> _Exercise goal_: Copy the records below exactly, omitting any pictures they contain.

> _Input records_:
------------------------------------------------

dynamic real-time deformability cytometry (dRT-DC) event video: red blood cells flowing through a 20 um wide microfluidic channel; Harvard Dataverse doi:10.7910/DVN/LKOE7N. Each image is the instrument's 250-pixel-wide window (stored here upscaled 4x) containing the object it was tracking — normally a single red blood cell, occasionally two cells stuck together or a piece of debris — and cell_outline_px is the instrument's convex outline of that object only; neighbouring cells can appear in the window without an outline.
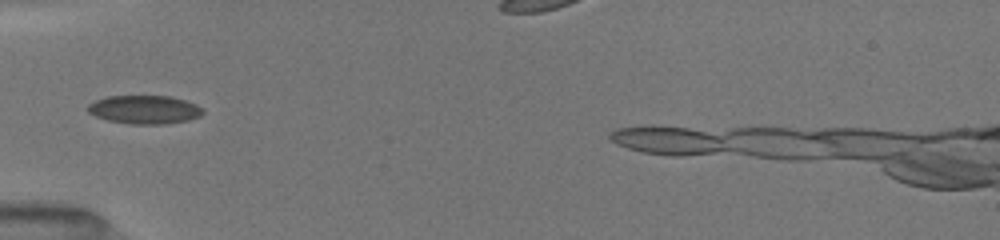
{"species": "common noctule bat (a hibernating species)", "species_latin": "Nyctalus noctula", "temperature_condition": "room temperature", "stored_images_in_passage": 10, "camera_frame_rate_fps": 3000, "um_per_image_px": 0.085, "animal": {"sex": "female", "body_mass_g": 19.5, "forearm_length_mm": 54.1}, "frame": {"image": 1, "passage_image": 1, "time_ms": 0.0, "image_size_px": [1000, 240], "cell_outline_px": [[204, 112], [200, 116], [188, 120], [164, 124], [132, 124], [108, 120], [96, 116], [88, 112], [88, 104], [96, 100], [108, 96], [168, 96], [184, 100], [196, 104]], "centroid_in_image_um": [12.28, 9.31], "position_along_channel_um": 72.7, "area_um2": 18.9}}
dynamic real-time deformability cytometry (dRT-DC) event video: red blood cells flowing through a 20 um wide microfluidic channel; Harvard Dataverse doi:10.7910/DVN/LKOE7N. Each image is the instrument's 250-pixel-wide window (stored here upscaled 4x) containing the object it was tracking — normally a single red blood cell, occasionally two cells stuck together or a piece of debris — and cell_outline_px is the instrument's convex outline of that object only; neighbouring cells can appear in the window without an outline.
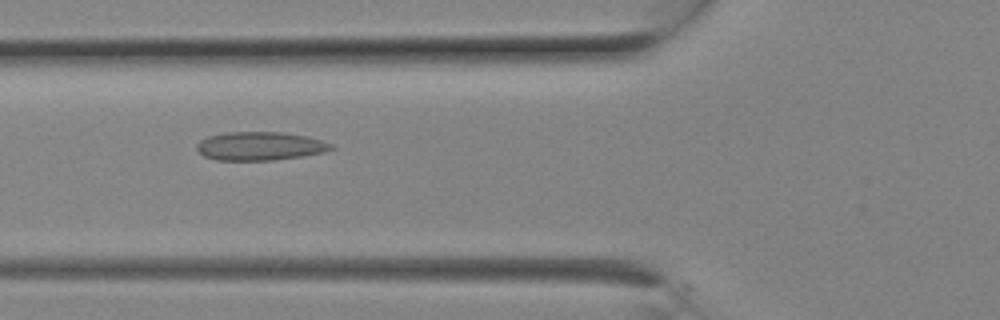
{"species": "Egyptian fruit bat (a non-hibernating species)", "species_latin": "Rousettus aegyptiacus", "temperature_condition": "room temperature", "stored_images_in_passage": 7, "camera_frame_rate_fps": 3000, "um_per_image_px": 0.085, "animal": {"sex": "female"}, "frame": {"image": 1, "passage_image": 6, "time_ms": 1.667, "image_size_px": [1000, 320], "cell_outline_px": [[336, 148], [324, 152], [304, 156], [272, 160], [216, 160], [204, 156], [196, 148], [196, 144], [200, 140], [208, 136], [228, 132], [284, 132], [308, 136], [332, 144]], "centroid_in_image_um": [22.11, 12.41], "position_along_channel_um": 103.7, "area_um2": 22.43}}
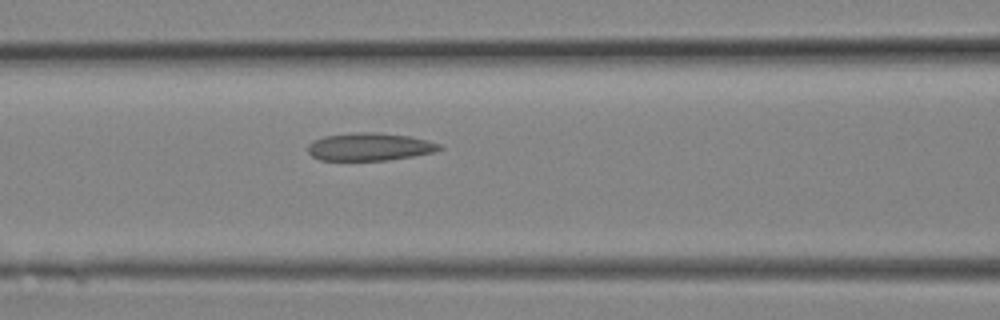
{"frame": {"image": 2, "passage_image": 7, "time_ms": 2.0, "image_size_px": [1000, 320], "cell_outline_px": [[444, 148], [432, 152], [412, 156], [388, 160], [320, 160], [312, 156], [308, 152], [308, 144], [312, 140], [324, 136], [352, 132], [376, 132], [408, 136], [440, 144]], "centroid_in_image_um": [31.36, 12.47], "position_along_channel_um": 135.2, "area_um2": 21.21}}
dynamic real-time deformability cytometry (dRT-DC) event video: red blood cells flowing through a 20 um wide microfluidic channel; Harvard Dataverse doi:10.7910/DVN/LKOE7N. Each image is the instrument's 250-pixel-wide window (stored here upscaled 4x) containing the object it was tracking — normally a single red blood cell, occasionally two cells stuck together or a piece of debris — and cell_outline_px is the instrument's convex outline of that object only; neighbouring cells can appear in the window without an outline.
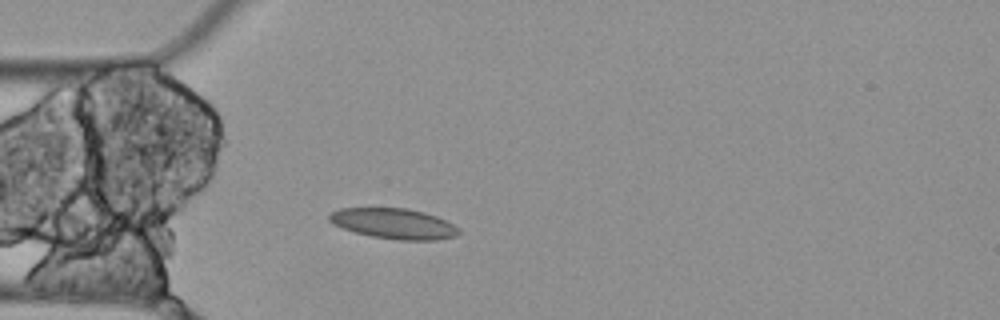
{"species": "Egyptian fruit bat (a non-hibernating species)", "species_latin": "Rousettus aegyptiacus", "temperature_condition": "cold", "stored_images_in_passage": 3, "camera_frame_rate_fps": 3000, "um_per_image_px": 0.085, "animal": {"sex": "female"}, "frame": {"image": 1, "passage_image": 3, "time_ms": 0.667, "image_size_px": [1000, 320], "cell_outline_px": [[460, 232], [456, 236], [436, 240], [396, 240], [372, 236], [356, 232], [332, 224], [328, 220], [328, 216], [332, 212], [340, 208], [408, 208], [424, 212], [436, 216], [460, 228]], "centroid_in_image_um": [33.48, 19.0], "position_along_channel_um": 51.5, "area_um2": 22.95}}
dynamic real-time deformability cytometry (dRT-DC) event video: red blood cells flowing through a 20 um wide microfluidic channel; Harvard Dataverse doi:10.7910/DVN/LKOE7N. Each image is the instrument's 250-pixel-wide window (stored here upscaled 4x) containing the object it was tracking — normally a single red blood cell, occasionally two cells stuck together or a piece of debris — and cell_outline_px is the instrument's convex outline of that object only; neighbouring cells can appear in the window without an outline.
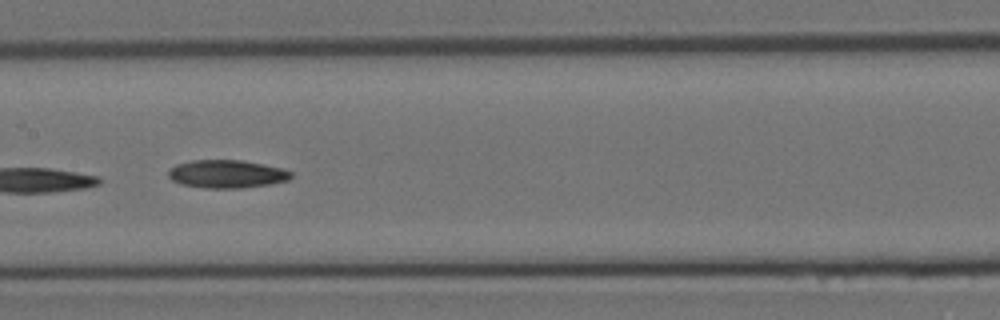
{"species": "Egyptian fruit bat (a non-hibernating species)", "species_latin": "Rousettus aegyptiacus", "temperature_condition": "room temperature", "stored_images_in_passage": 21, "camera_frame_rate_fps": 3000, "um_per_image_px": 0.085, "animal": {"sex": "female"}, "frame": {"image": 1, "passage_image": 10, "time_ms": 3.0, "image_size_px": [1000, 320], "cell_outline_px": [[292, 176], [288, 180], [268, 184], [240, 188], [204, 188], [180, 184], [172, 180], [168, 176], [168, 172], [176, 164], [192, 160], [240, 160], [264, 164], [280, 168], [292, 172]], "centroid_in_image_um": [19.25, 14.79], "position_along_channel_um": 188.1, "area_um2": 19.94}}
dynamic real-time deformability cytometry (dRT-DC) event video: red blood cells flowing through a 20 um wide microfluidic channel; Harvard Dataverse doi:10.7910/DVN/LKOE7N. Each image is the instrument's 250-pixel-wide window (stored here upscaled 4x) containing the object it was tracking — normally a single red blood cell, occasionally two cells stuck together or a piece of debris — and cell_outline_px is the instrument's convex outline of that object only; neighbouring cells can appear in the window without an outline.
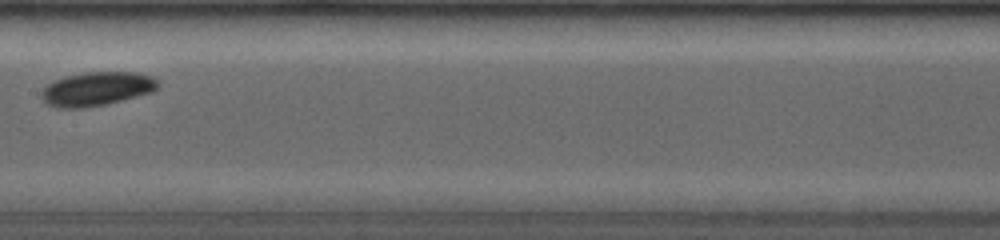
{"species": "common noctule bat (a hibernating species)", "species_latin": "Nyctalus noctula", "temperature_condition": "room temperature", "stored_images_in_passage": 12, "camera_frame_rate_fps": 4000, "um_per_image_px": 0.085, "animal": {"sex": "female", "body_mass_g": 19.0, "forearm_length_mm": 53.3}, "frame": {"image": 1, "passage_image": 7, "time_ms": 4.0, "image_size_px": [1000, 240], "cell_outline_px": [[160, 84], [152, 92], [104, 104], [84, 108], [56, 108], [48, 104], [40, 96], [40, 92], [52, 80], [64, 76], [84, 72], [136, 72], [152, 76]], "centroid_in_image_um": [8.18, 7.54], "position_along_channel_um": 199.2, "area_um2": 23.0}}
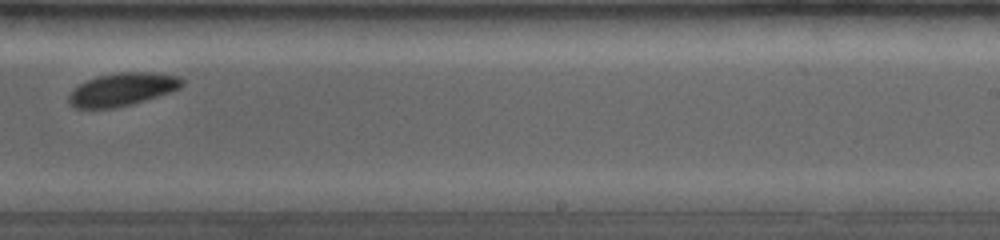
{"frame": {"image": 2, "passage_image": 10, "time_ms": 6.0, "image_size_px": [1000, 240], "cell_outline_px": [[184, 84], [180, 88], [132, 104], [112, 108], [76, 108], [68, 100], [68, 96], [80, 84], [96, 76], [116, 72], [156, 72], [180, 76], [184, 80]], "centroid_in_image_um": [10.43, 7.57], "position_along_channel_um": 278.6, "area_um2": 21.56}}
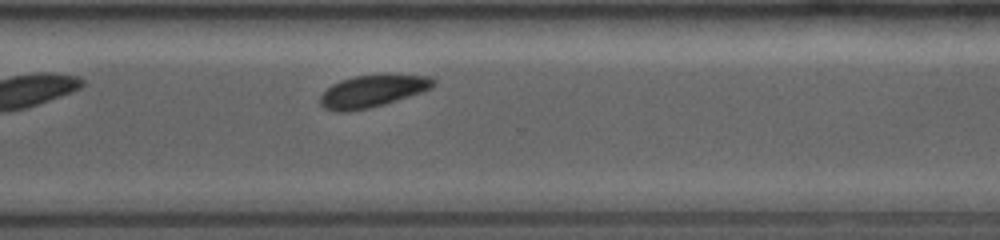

------------------------------------------------

> _Task result_:
dynamic real-time deformability cytometry (dRT-DC) event video: red blood cells flowing through a 20 um wide microfluidic channel; Harvard Dataverse doi:10.7910/DVN/LKOE7N. Each image is the instrument's 250-pixel-wide window (stored here upscaled 4x) containing the object it was tracking — normally a single red blood cell, occasionally two cells stuck together or a piece of debris — and cell_outline_px is the instrument's convex outline of that object only; neighbouring cells can appear in the window without an outline.
{"species": "common noctule bat (a hibernating species)", "species_latin": "Nyctalus noctula", "temperature_condition": "room temperature", "stored_images_in_passage": 10, "camera_frame_rate_fps": 3000, "um_per_image_px": 0.085, "animal": {"sex": "female", "body_mass_g": 19.5, "forearm_length_mm": 54.1}, "frame": {"image": 1, "passage_image": 1, "time_ms": 0.0, "image_size_px": [1000, 240], "cell_outline_px": [[204, 112], [200, 116], [188, 120], [164, 124], [132, 124], [108, 120], [96, 116], [88, 112], [88, 104], [96, 100], [108, 96], [168, 96], [184, 100], [196, 104]], "centroid_in_image_um": [12.28, 9.31], "position_along_channel_um": 72.7, "area_um2": 18.9}}
dynamic real-time deformability cytometry (dRT-DC) event video: red blood cells flowing through a 20 um wide microfluidic channel; Harvard Dataverse doi:10.7910/DVN/LKOE7N. Each image is the instrument's 250-pixel-wide window (stored here upscaled 4x) containing the object it was tracking — normally a single red blood cell, occasionally two cells stuck together or a piece of debris — and cell_outline_px is the instrument's convex outline of that object only; neighbouring cells can appear in the window without an outline.
{"species": "Egyptian fruit bat (a non-hibernating species)", "species_latin": "Rousettus aegyptiacus", "temperature_condition": "room temperature", "stored_images_in_passage": 7, "camera_frame_rate_fps": 3000, "um_per_image_px": 0.085, "animal": {"sex": "female"}, "frame": {"image": 1, "passage_image": 6, "time_ms": 1.667, "image_size_px": [1000, 320], "cell_outline_px": [[336, 148], [324, 152], [304, 156], [272, 160], [216, 160], [204, 156], [196, 148], [196, 144], [200, 140], [208, 136], [228, 132], [284, 132], [308, 136], [332, 144]], "centroid_in_image_um": [22.11, 12.41], "position_along_channel_um": 103.7, "area_um2": 22.43}}
{"frame": {"image": 2, "passage_image": 7, "time_ms": 2.0, "image_size_px": [1000, 320], "cell_outline_px": [[444, 148], [432, 152], [412, 156], [388, 160], [320, 160], [312, 156], [308, 152], [308, 144], [312, 140], [324, 136], [352, 132], [376, 132], [408, 136], [440, 144]], "centroid_in_image_um": [31.36, 12.47], "position_along_channel_um": 135.2, "area_um2": 21.21}}
dynamic real-time deformability cytometry (dRT-DC) event video: red blood cells flowing through a 20 um wide microfluidic channel; Harvard Dataverse doi:10.7910/DVN/LKOE7N. Each image is the instrument's 250-pixel-wide window (stored here upscaled 4x) containing the object it was tracking — normally a single red blood cell, occasionally two cells stuck together or a piece of debris — and cell_outline_px is the instrument's convex outline of that object only; neighbouring cells can appear in the window without an outline.
{"species": "Egyptian fruit bat (a non-hibernating species)", "species_latin": "Rousettus aegyptiacus", "temperature_condition": "cold", "stored_images_in_passage": 3, "camera_frame_rate_fps": 3000, "um_per_image_px": 0.085, "animal": {"sex": "female"}, "frame": {"image": 1, "passage_image": 3, "time_ms": 0.667, "image_size_px": [1000, 320], "cell_outline_px": [[460, 232], [456, 236], [436, 240], [396, 240], [372, 236], [356, 232], [332, 224], [328, 220], [328, 216], [332, 212], [340, 208], [408, 208], [424, 212], [436, 216], [460, 228]], "centroid_in_image_um": [33.48, 19.0], "position_along_channel_um": 51.5, "area_um2": 22.95}}
dynamic real-time deformability cytometry (dRT-DC) event video: red blood cells flowing through a 20 um wide microfluidic channel; Harvard Dataverse doi:10.7910/DVN/LKOE7N. Each image is the instrument's 250-pixel-wide window (stored here upscaled 4x) containing the object it was tracking — normally a single red blood cell, occasionally two cells stuck together or a piece of debris — and cell_outline_px is the instrument's convex outline of that object only; neighbouring cells can appear in the window without an outline.
{"species": "Egyptian fruit bat (a non-hibernating species)", "species_latin": "Rousettus aegyptiacus", "temperature_condition": "room temperature", "stored_images_in_passage": 21, "camera_frame_rate_fps": 3000, "um_per_image_px": 0.085, "animal": {"sex": "female"}, "frame": {"image": 1, "passage_image": 10, "time_ms": 3.0, "image_size_px": [1000, 320], "cell_outline_px": [[292, 176], [288, 180], [268, 184], [240, 188], [204, 188], [180, 184], [172, 180], [168, 176], [168, 172], [176, 164], [192, 160], [240, 160], [264, 164], [280, 168], [292, 172]], "centroid_in_image_um": [19.25, 14.79], "position_along_channel_um": 188.1, "area_um2": 19.94}}
dynamic real-time deformability cytometry (dRT-DC) event video: red blood cells flowing through a 20 um wide microfluidic channel; Harvard Dataverse doi:10.7910/DVN/LKOE7N. Each image is the instrument's 250-pixel-wide window (stored here upscaled 4x) containing the object it was tracking — normally a single red blood cell, occasionally two cells stuck together or a piece of debris — and cell_outline_px is the instrument's convex outline of that object only; neighbouring cells can appear in the window without an outline.
{"species": "common noctule bat (a hibernating species)", "species_latin": "Nyctalus noctula", "temperature_condition": "room temperature", "stored_images_in_passage": 12, "camera_frame_rate_fps": 4000, "um_per_image_px": 0.085, "animal": {"sex": "female", "body_mass_g": 19.0, "forearm_length_mm": 53.3}, "frame": {"image": 1, "passage_image": 7, "time_ms": 4.0, "image_size_px": [1000, 240], "cell_outline_px": [[160, 84], [152, 92], [104, 104], [84, 108], [56, 108], [48, 104], [40, 96], [40, 92], [52, 80], [64, 76], [84, 72], [136, 72], [152, 76]], "centroid_in_image_um": [8.18, 7.54], "position_along_channel_um": 199.2, "area_um2": 23.0}}
{"frame": {"image": 2, "passage_image": 10, "time_ms": 6.0, "image_size_px": [1000, 240], "cell_outline_px": [[184, 84], [180, 88], [132, 104], [112, 108], [76, 108], [68, 100], [68, 96], [80, 84], [96, 76], [116, 72], [156, 72], [180, 76], [184, 80]], "centroid_in_image_um": [10.43, 7.57], "position_along_channel_um": 278.6, "area_um2": 21.56}}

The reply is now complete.